Meet the (Brain Stealing) Parents

Get Out (US 2017) Dir: Jordan Peele

Daniel Kaluuya, Alison Williams, Bradley Whitfield, Catherine Keener

The explicitly political horror film is a rare beast. Over time, the genre has justifiably gained fame as a vehicle for societal allegories, even if these were attached to certain films in hindsight by critics looking to give their copy more resonance. I’m thinking of the underlying social conservatism prevalent in the slasher sub genre (so memorably lampooned in the Scream franchise), and the alleged critique of western consumerism as the underlying theme in Romero’s original Dawn of the Dead (1979). Personally I like to think of The Texas Chainsaw Massacre (1974) as a treatise on the horrors of unemployment, a sort of Boys from the Blackstuff with a darker heart.

The two horror films that best exemplify an intentional socio/political commentary in this reviewer’s opinion are the original Night of the Living Dead (who can forget its shocking nihilistic ending?), and Bryan Forbes’ excellent 1975 second wave feminist chiller The Stepford Wives adapted from the Ira Levin novel of the same name.

It is this latter film that Get Out owes a debt to. Jordan Peele’s directorial debut begins as a taut, slightly unsettling tale centring on the angst of meeting the parents of one’s other half for the first time. Along the way it also weaves in an examination of the disparity between the level of media exposure that missing black people receive in the US as opposed to cases featuring whites (particularly females) that disappear.

Chris Washington (Daniel Kaluuya), a young black photographer is taken to meet his girlfriend Rose Armitage’s (Alison Williams) parents Dean and Missy (a pair of splendidly restrained performances by Bradley Whitfield and Catherine Keener respectively), and her passive aggressive brother Jeremy (Caleb Landry Jone) at their spacious country pile.

The Armitage family employ two black people, groundsman Walter (Marcus Henderson) and maid Georgina (Betty Gabriel), both of who display curiously affected behaviour. Conscious of how this domestic setup may look, Rose’s neurosurgeon father Dean reassures Chris that ‘he would’ve voted for Obama a third time if he could’. This case of protesting too much is soon compounded at a weekend gathering of the Armitage’s friends and family who all make disparaging, passive aggressive racist remarks towards Chris, with the exception of Jim Hudson (Stephen Root), a blind art dealer, who tells Chris how much he admires his work. After Missy tricks Chris into being hypnotised over curing his smoking habit, matters quickly go south for the young man.

Black Lives Matter go to Stepford is perhaps too crude a label to give the film, and Peele goes for more of a straight horror/thriller angle than the satire of Forbes’s classic.
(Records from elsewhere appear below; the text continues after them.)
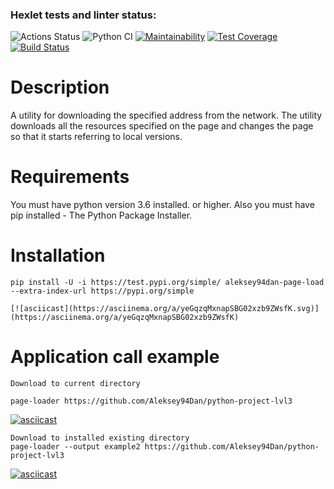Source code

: ### Hexlet tests and linter status:
![Actions Status](https://github.com/Aleksey94Dan/python-project-lvl3//workflows/hexlet-check/badge.svg)
![Python CI](https://github.com/Aleksey94Dan/python-project-lvl3/workflows/Python%20CI/badge.svg?event=push)
[![Maintainability](https://api.codeclimate.com/v1/badges/2863440f6754f8f6819a/maintainability)](https://codeclimate.com/github/Aleksey94Dan/python-project-lvl3/maintainability)
[![Test Coverage](https://api.codeclimate.com/v1/badges/2863440f6754f8f6819a/test_coverage)](https://codeclimate.com/github/Aleksey94Dan/python-project-lvl3/test_coverage)
[![Build Status](https://travis-ci.org/Aleksey94Dan/python-project-lvl3.svg?branch=main)](https://travis-ci.org/Aleksey94Dan/python-project-lvl3)

# Description

A utility for downloading the specified address from the network. The utility downloads all the resources specified on the page and changes the page so that it starts referring to local versions.

# Requirements

You must have python version 3.6 installed. or higher.
Also you must have pip installed - The Python Package Installer.

# Installation

    pip install -U -i https://test.pypi.org/simple/ aleksey94dan-page-load --extra-index-url https://pypi.org/simple

    [![asciicast](https://asciinema.org/a/yeGqzqMxnapSBG02xzb9ZWsfK.svg)](https://asciinema.org/a/yeGqzqMxnapSBG02xzb9ZWsfK)

# Application call example

    Download to current directory

    page-loader https://github.com/Aleksey94Dan/python-project-lvl3

[![asciicast](https://asciinema.org/a/83IKDgTpSxq8Bz6mHD38VATMN.svg)](https://asciinema.org/a/83IKDgTpSxq8Bz6mHD38VATMN)

    Download to installed existing directory
    page-loader --output example2 https://github.com/Aleksey94Dan/python-project-lvl3

[![asciicast](https://asciinema.org/a/YfnjF6Qn2M4pCx8kAbJJgBGcC.svg)](https://asciinema.org/a/YfnjF6Qn2M4pCx8kAbJJgBGcC)
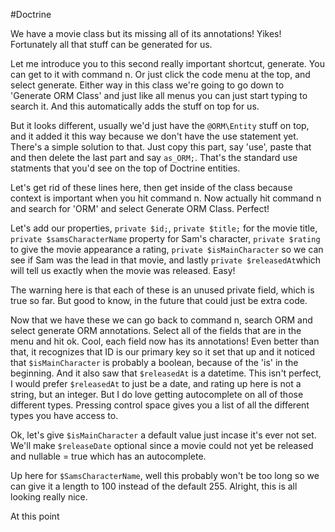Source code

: #Doctrine

We have a movie class but its missing all of its annotations! Yikes! Fortunately all 
that stuff can be generated for us.

Let me introduce you to this second really important shortcut, generate. You can get to
it with command n. Or just click the code menu at the top, and select generate. Either way
in this class we're going to go down to 'Generate ORM Class' and just like all menus
you can just start typing to search it. And this automatically adds the stuff on top for us.

But it looks different, usually we'd just have the `@ORM\Entity` stuff on top, and it added
it this way because we don't have the use statement yet. There's a simple solution to that. 
Just copy this part, say 'use', paste that and then delete the last part and say `as_ORM;`.
That's the standard use statments that you'd see on the top of Doctrine entities. 

Let's get rid of these lines here, then get inside of the class because context is important
when you hit command n. Now actually hit command n and search for 'ORM' and select Generate
ORM Class. Perfect!

Let's add our properties, `private $id;`, `private $title;` for the movie title, 
`private $samsCharacterName` property for Sam's character, `private $rating` to give the
movie appearance a rating, `private $isMainCharacter` so we can see if Sam was the lead
in that movie, and lastly `private $releasedAt`which will tell us exactly when the movie was 
released. Easy! 

The warning here is that each of these is an unused private field, which is true so far.
But good to know, in the future that could just be extra code.

Now that we have these we can go back to command n, search ORM and select generate ORM annotations.
Select all of the fields that are in the menu and hit ok. Cool, each field now has its annotations!
Even better than that, it recognizes that ID is our primary key so it set that up and it noticed that
`$isMainCharacter` is probably a boolean, because of the 'is' in the beginning. And it also saw that
`$releasedAt` is a datetime. This isn't perfect, I would prefer `$releasedAt` to just be a date, and
rating up here is not a string, but an integer. But I do love getting autocomplete on all of those
different types. Pressing control space gives you a list of all the different types you have access to.

Ok, let's give `$isMainCharacter` a default value just incase it's ever not set. We'll make `$releaseDate`
optional since a movie could not yet be released and nullable = true which has an autocomplete.

Up here for `$SamsCharacterName`, well this probably won't be too long so we can give it a length to 100
instead of the default 255. Alright, this is all looking really nice.

At this point 


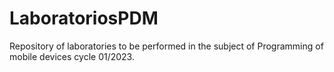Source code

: # LaboratoriosPDM

Repository of laboratories to be performed in the subject of Programming of mobile devices cycle 01/2023.
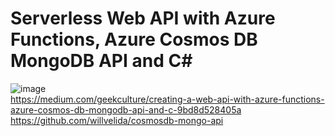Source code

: # Serverless Web API with Azure Functions, Azure Cosmos DB MongoDB API and C#  
![image](https://user-images.githubusercontent.com/13543372/220439853-fd403f14-e65e-4cff-aea3-0e6042cd77bd.png)  
https://medium.com/geekculture/creating-a-web-api-with-azure-functions-azure-cosmos-db-mongodb-api-and-c-9bd8d528405a  
https://github.com/willvelida/cosmosdb-mongo-api
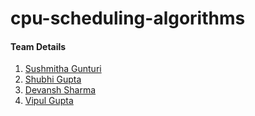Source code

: # cpu-scheduling-algorithms

#### Team Details
1. [Sushmitha Gunturi](https://github.com/sushmitha2000)
2. [Shubhi Gupta](https://github.com/shubhi3)
3. [Devansh Sharma](https://github.com/devansh8611)
4. [Vipul Gupta](https://github.com/vipul9810)
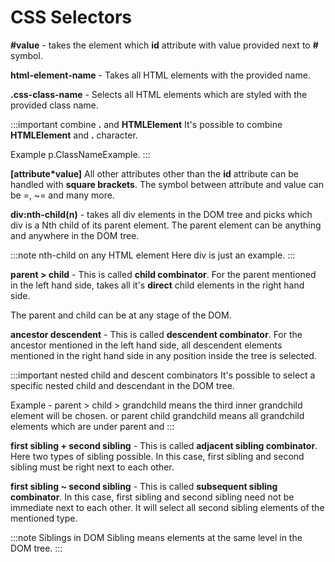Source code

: # CSS Selectors

**#value** - takes the element which **id** attribute with value provided next to **#** symbol.

**html-element-name** - Takes all HTML elements with the provided name.

**.css-class-name** - Selects all HTML elements which are styled with the provided class name.

:::important combine **.** and **HTMLElement**
It's possible to combine **HTMLElement** and **.** character.

Example p\.ClassNameExample.
:::

**[attribute*value]** All other attributes other than the **id** attribute can be handled with **square brackets**.
The symbol between attribute and value can be =, ~= and many more.

**div:nth-child(n)** - takes all div elements in the DOM tree and picks which div is a Nth child
of its parent element. The parent element can be anything and anywhere in the DOM tree.

:::note nth-child on any HTML element
Here div is just an example.
:::

**parent > child** - This is called **child combinator**.
For the parent mentioned in the left hand side,
takes all it's **direct** child elements in the right hand side.

The parent and child can be at any stage of the DOM.

**ancestor descendent** - This is called **descendent combinator**.
For the ancestor mentioned in the left hand side,
all descendent elements mentioned in the right hand side in any position inside the tree is selected.

:::important nested child and descent combinators
It's possible to select a specific nested child and descendant in the DOM tree.

Example - parent > child > grandchild means the third inner grandchild element will be chosen.
or parent child grandchild means all grandchild elements which are under parent and
:::

**first sibling **+** second sibling** - This is called **adjacent sibling combinator**.
Here two types of sibling possible. In this case, first sibling and
second sibling must be right next to each other.

**first sibling **\~** second sibling** - This is called **subsequent sibling combinator**.
In this case, first sibling and second sibling need not be immediate next to each other.
It will select all second sibling elements of the mentioned type.

:::note Siblings in DOM
Sibling means elements at the same level in the DOM tree.
:::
We are cleverly wrong footed near the start of the film with a skilfully navigated confrontation with a local traffic cop, and the film resists the temptation to play up the victim angle (the climax to the third act shows that Chris is anything but). In fact it is this climax to the third act that is the weakest point of the film, seeming rushed and splatter heavy where a subtler, more nuanced and sinister denouement would have been more in keeping with the overall mood and tone of what has gone before. One half expects there to be a coda to events at this point, to rob the audience of reassurance and show that all is not well in this world despite the hero’s survival. Perhaps Peele was wary of sequelitis, and who can blame him? Given the film’s success and capturing of a particular moment in the zeitgeist, one wouldn’t put it past the studio to float the idea of a follow up.

In summary then, Get Out is an interesting and well made horror with great performances, even if the material is not quite as fresh and original as some of the hype has made it out to be. In the wake of this success, Peele has been linked to the long gestating live action Akira project, which he may be wise to stay clear of given Hollywood’s track record with Japanese properties. Resist the siren calls of sequels to your debut feature though Mr Peele, few recall the follow ups to The Stepford Wives, and with good reason.